1. Mean field theory. The essential assumption is that $$\mathcal O([\varphi]) = M + \underbrace{(\mathcal O([\varphi]) -M)}_{= \textrm{ small}}.$$ Squaring this gives us $\mathcal O[\varphi] \mathcal O[\varphi] \approx 2M \mathcal O[\varphi] - M^2$. Plugging this into the partition function gives us the mean field approximation: $$ \boxed{ Z_\textrm{mf}[M] = e^{- \lambda M^2 / 2} \int \exp \left( -S_0[\varphi]+\lambda M\mathcal O[\varphi] \right) \; \mathrm D[\varphi] }$$ with the self-consistency relation $$ M = \langle \mathcal O[\varphi] \rangle_\textrm{mf} = \frac{1}{\lambda} \partial_M \ln \left( e^{\lambda M^2/2} Z_\textrm{mf}[M] \right). $$ Note that the latter is equivalent to $\boxed{ \partial_M \ln Z_\textrm{mf}[M] = 0 }$ (which one can interpret as saying that the mean field extremizes the free energy).

2. Hubbard-Stratonovich transformation. The essential identity is $$ \exp\left( \frac{\lambda}{2} \; \mathcal O[\varphi] \mathcal O[\varphi] \right) = \int \exp \left( - \frac{\lambda \mathcal M^2}{2} + \lambda \mathcal M \mathcal O[\varphi] \right) \; \mathrm D[\mathcal M]. $$ Plugging this into the original partition function, we get $$ \boxed{ Z = \int \mathrm D[\mathcal M] \; e^{-\lambda \mathcal M^2/2} \int \mathrm D[\varphi] e^{-S_0[\varphi] + \lambda \mathcal M \mathcal O[\varphi]} = \int e^{-S_\textrm{HS}[\mathcal M]} \mathrm D [\mathcal M] }, $$ with the Hubbard-Stratonovich action $$ \boxed{ S_\textrm{HS}[\mathcal M] = \frac{\lambda \mathcal M^2 }{2} - \ln \left( \int e^{-S_0[\varphi] + \lambda \mathcal M \mathcal O[\varphi]} \; \mathrm D[\varphi] \right) }. $$

3. Connection between mean field and Hubbard-Stratonovich. From the above, we can directly see that $S_\textrm{HS}[\mathcal M ] = - \ln Z_\textrm{mf}[\mathcal M] $. Equivalently, we can write $$ \boxed{ Z = \int Z_\textrm{mf}[\mathcal M] \; \mathrm D[\mathcal M] } \; . $$ The saddle-point approximation is thus $$ \boxed{ Z \approx e^{-S_\textrm{HS}[\mathcal M_0]} = Z_\textrm{mf}[\mathcal M_0] \qquad \textrm{with } S'_\textrm{HS}[\mathcal M_0] = 0 },$$ but note that the Hubbard-Stratonovich action being extremal is exactly equivalent to the extremality of the mean field free energy, i.e., $\mathcal M_0 = M$. QED.

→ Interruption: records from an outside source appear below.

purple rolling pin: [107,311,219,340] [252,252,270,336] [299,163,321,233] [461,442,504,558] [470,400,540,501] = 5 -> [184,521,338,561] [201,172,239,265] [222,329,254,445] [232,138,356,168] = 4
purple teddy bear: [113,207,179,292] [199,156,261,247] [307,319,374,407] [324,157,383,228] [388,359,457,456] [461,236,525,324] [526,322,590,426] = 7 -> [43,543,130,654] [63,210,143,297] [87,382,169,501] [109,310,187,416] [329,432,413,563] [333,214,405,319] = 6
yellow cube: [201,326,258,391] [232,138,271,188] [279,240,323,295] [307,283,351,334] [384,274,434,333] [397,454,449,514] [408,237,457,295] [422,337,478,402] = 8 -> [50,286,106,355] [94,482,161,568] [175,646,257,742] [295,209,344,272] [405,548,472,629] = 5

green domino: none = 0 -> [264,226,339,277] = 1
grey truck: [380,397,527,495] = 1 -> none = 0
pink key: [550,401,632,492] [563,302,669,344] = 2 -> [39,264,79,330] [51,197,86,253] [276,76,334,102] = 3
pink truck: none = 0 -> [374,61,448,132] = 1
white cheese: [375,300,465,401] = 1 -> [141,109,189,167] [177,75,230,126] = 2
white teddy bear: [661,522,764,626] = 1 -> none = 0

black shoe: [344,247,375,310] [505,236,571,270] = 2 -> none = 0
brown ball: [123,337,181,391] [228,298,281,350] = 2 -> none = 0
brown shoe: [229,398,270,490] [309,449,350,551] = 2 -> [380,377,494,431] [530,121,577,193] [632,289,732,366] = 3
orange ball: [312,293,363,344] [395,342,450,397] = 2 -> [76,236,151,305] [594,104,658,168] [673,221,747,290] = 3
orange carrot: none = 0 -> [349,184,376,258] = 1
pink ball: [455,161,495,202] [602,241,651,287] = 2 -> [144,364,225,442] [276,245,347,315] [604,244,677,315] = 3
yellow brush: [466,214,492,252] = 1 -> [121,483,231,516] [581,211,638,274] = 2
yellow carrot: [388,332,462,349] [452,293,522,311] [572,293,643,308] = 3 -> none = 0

4. Beyond mean field theory. What do we gain from this? We can directly incorporate the quadratic corrections around this saddle-point approximation. I.e., a better approximation is $$ Z \approx \frac{Z_\textrm{mf}[M]}{\sqrt{S''_\textrm{HS}[M]}}. $$ In fact, this can be used to test how reliable/stable the mean field appoximation is.

Answer 2

They are equivalent. But one might say that that Hubbard-Stratanovich transformation are more systematic, as it might be easier to figure out how to go beyond mean-field. It might also be easier to combine different kinds of channels (for instance, you have selected a particle-hole channel in your example, whereas in the case of superconductivity, one would select a particle-particle channel $c^\dagger c^\dagger c c\to c^\dagger c^\dagger\langle c c \rangle+ \langle c^\dagger c^\dagger \rangle c c$). But one should keep in mind that HS transformation are arbitrary (you can combine an arbitrary number of them), and the different mean-field theories one gets from them give different results (even though if one could do the calculation exactly, the results would be the same).

Choosing the appropriate HS transformation is always an educated guess.